The further one looks into cannibalism, the harder it is to see humans as anything more than animals. The question emerges: Why don't we eat one another? Anthropologist William Arens suggests it's simply bad strategy insofar as evolution goes. Since under evolutionary theory we're fueled by an innate desire to see our genes survive, eating one another is contradictory.
Arens' point is both undermined and supported by nature. Other species avoid cannibalism but will resort to the practice under certain circumstances. In the context of a crowded pen, chickens have resorted to cannibalism. More than 100 mammals, including chimps, polar bears and otters, have displayed cannibalism, usually of the survival variety.
Glad to see you have embraced carnism.
Of course, we are animals just like dogs are. But many (if not most) animals are herbivores. Animals more similar to us than dogs are primates. Many primates, especially apes, are predominately vegetarian.

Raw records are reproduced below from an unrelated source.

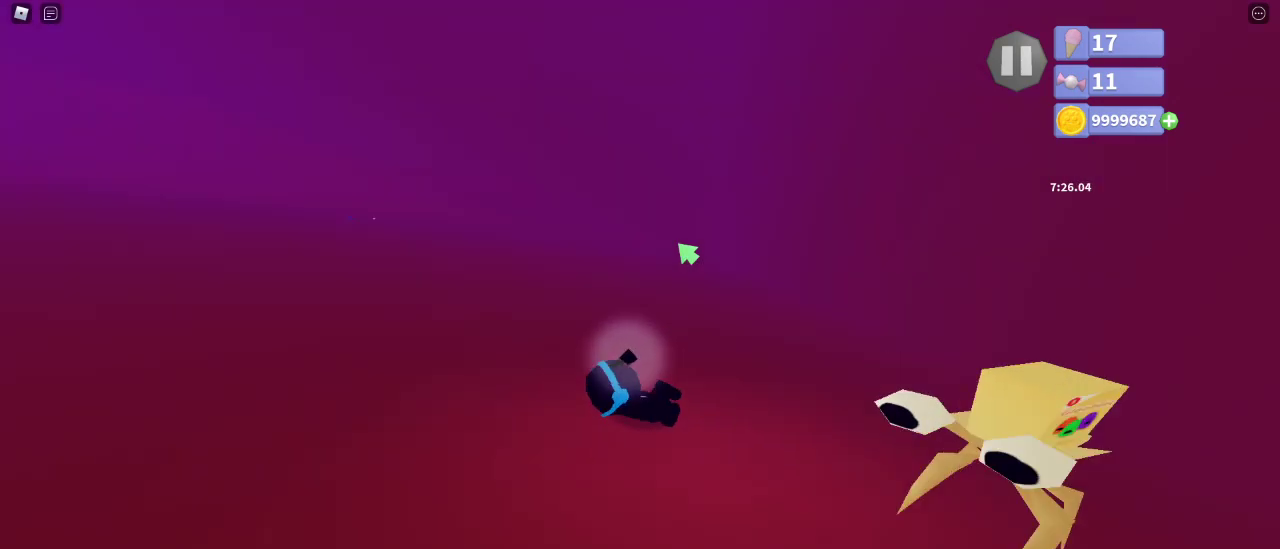
{"keys": ["w"], "mouse": ["right"], "events": [[17, "w", "down"], [83, "a", "up"]]}
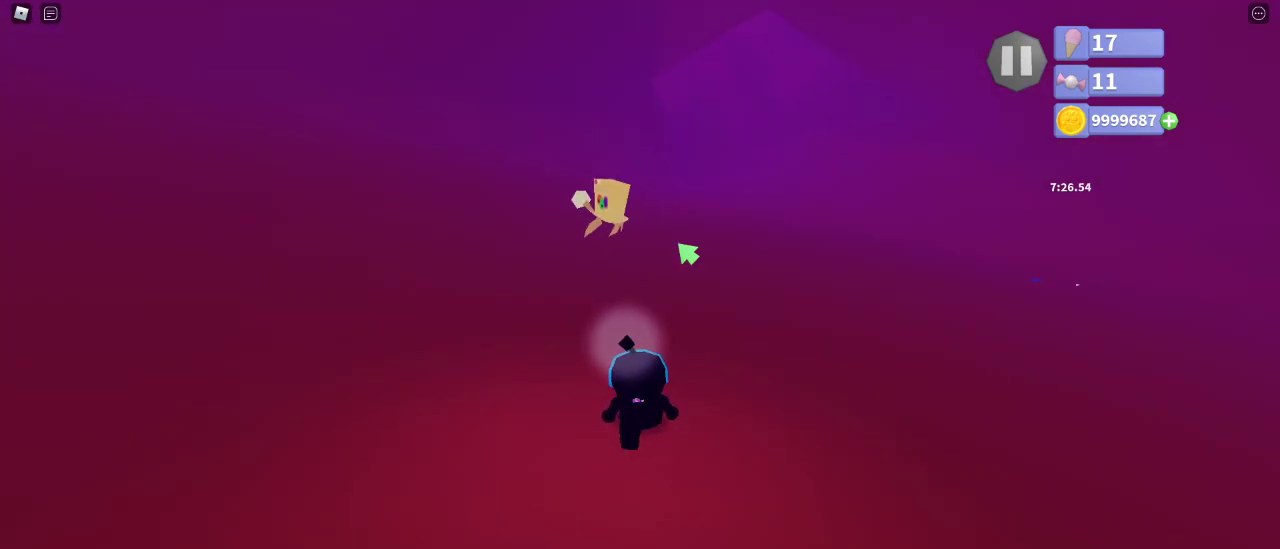
{"keys": ["w"], "mouse": ["right"], "events": [[33, "a", "down"], [167, "a", "up"]]}
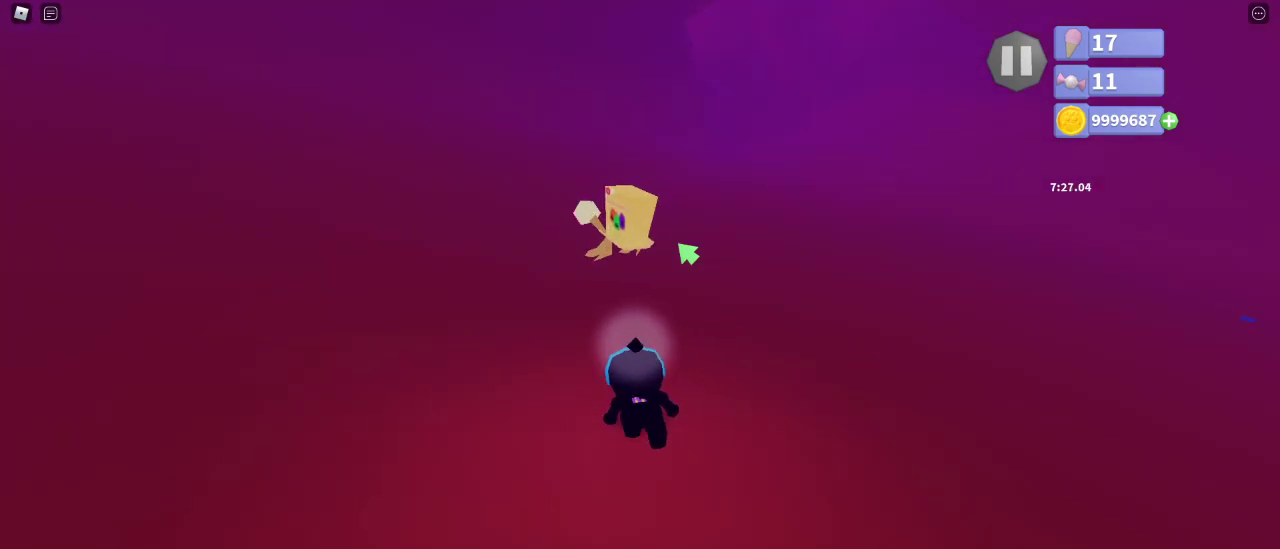
{"keys": ["w"], "mouse": ["right"], "events": [[433, "mouse_left", "down"], [467, "mouse_left", "up"]]}
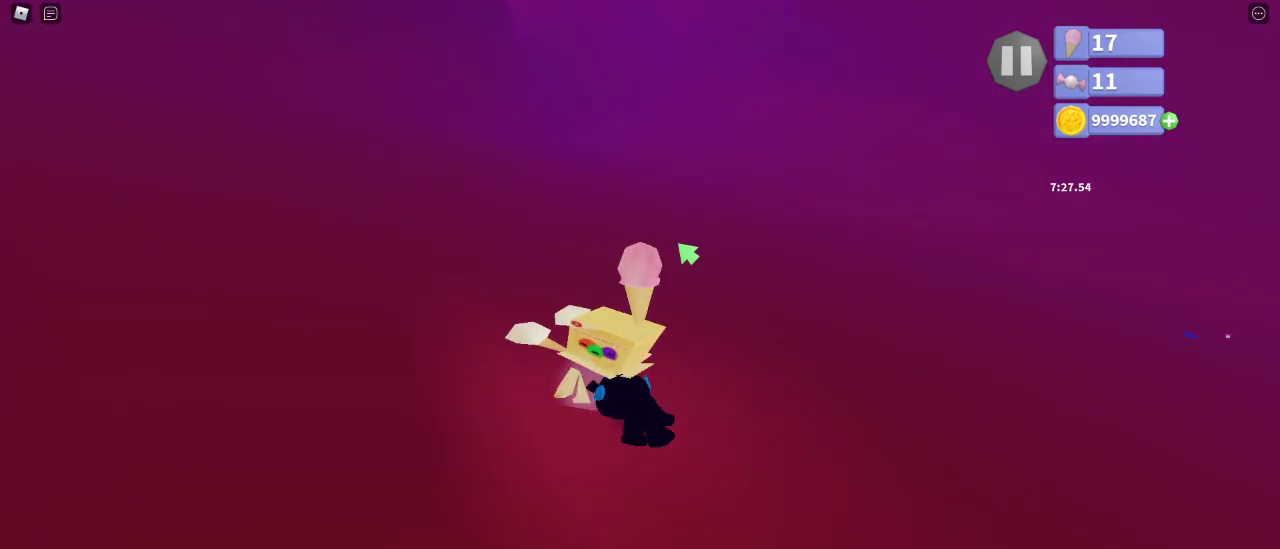
{"keys": [], "mouse": [], "events": [[417, "mouse_right", "up"], [500, "w", "up"]]}
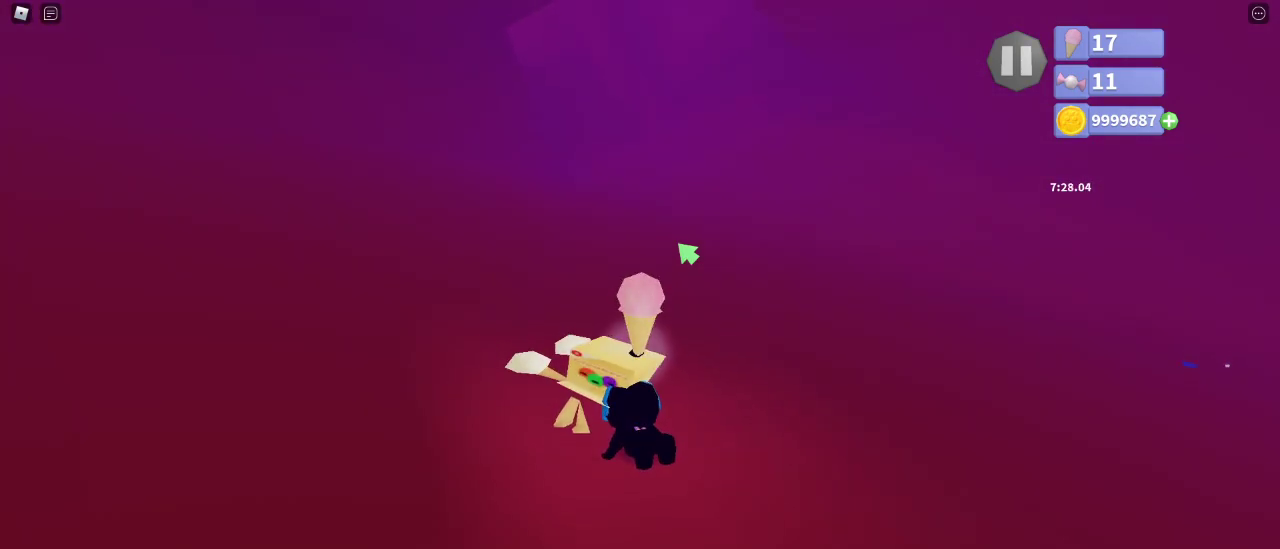
{"keys": [], "mouse": [], "events": []}
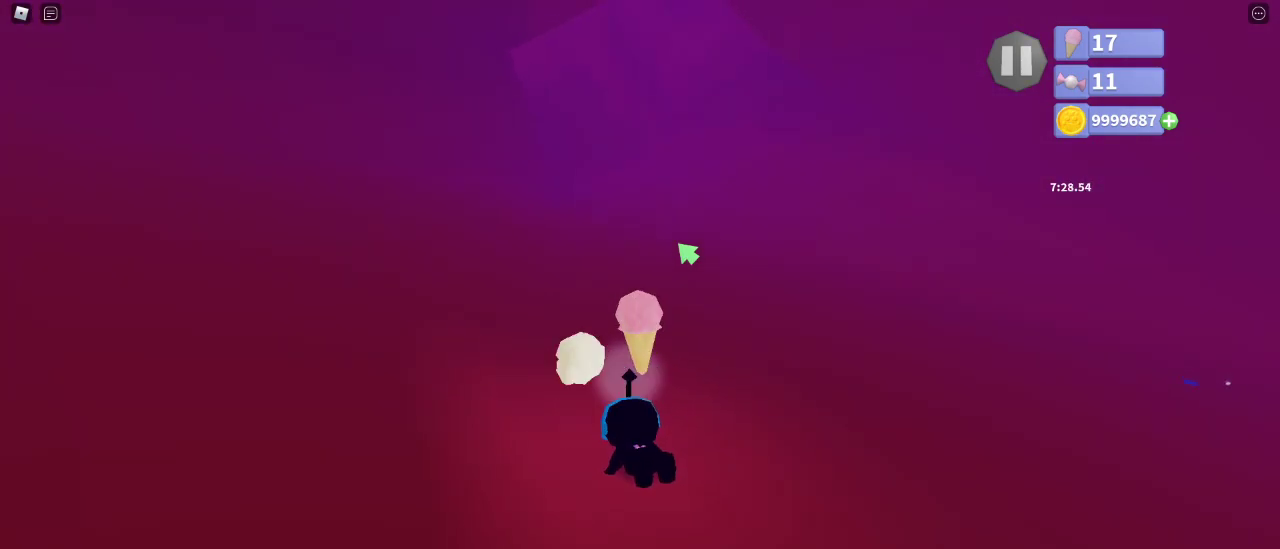
{"keys": [], "mouse": [], "events": []}
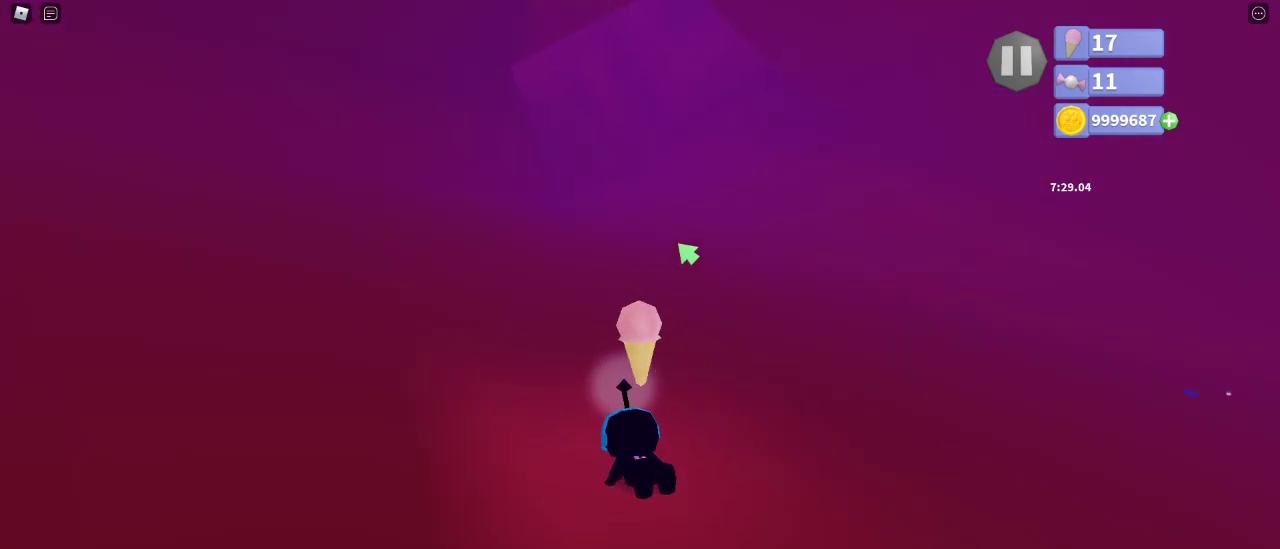
{"keys": [], "mouse": [], "events": []}
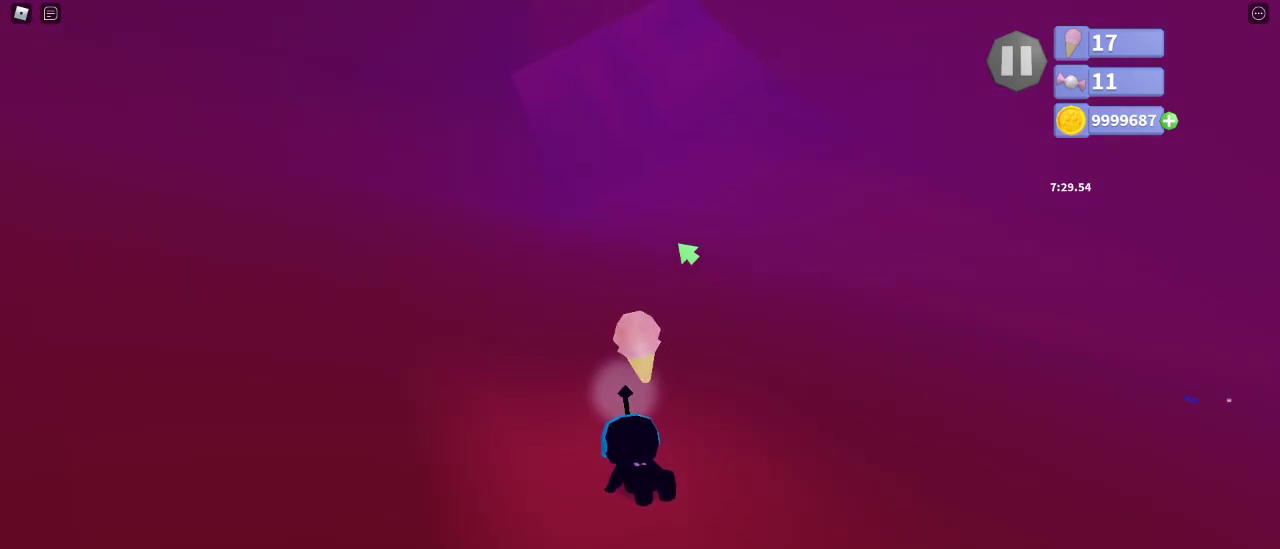
{"keys": [], "mouse": [], "events": []}
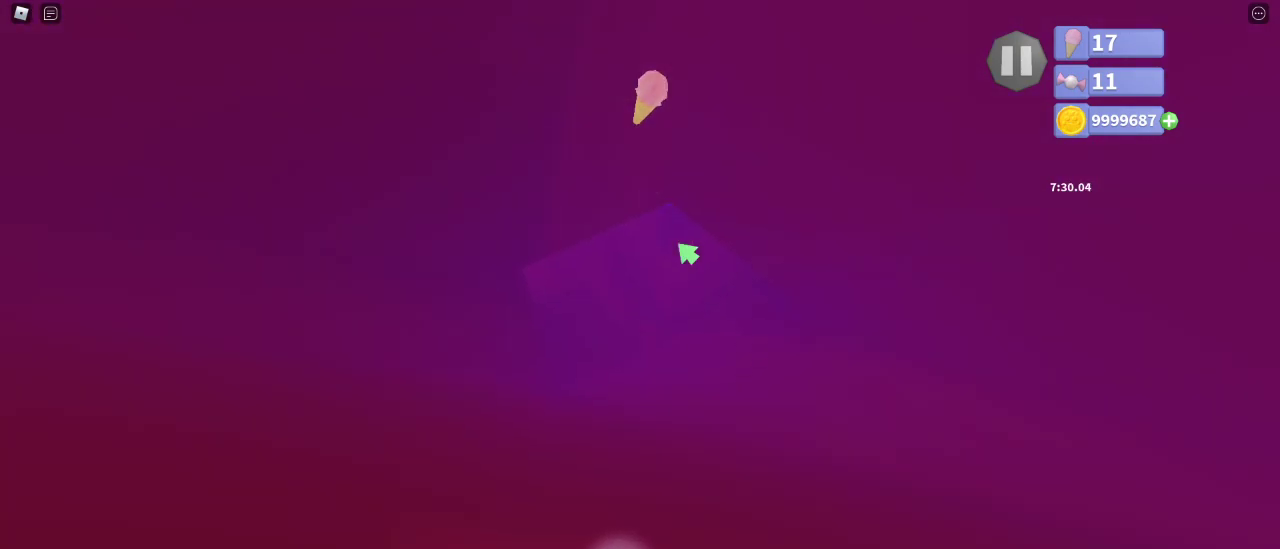
{"keys": [], "mouse": [], "events": []}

Humans can and do eat meat. But they do it by choice. And that choice is based on a philosophy, or an ideology, usually instilled in us when we are very young and the ideology, being a dominant ideology, is very rarely examined very closely by society.
Many if not most animals are herbivores?
I remember reading that the chimpanzees that Dr. Jane Goodall studied had diets consisting of 95% plant material, 4% insect material and 1% small bird, reptile or mammal meat.
Americans eat meat three times a day. I think it sure would solve a lot of problems if Americans ate more like our closest living relatives.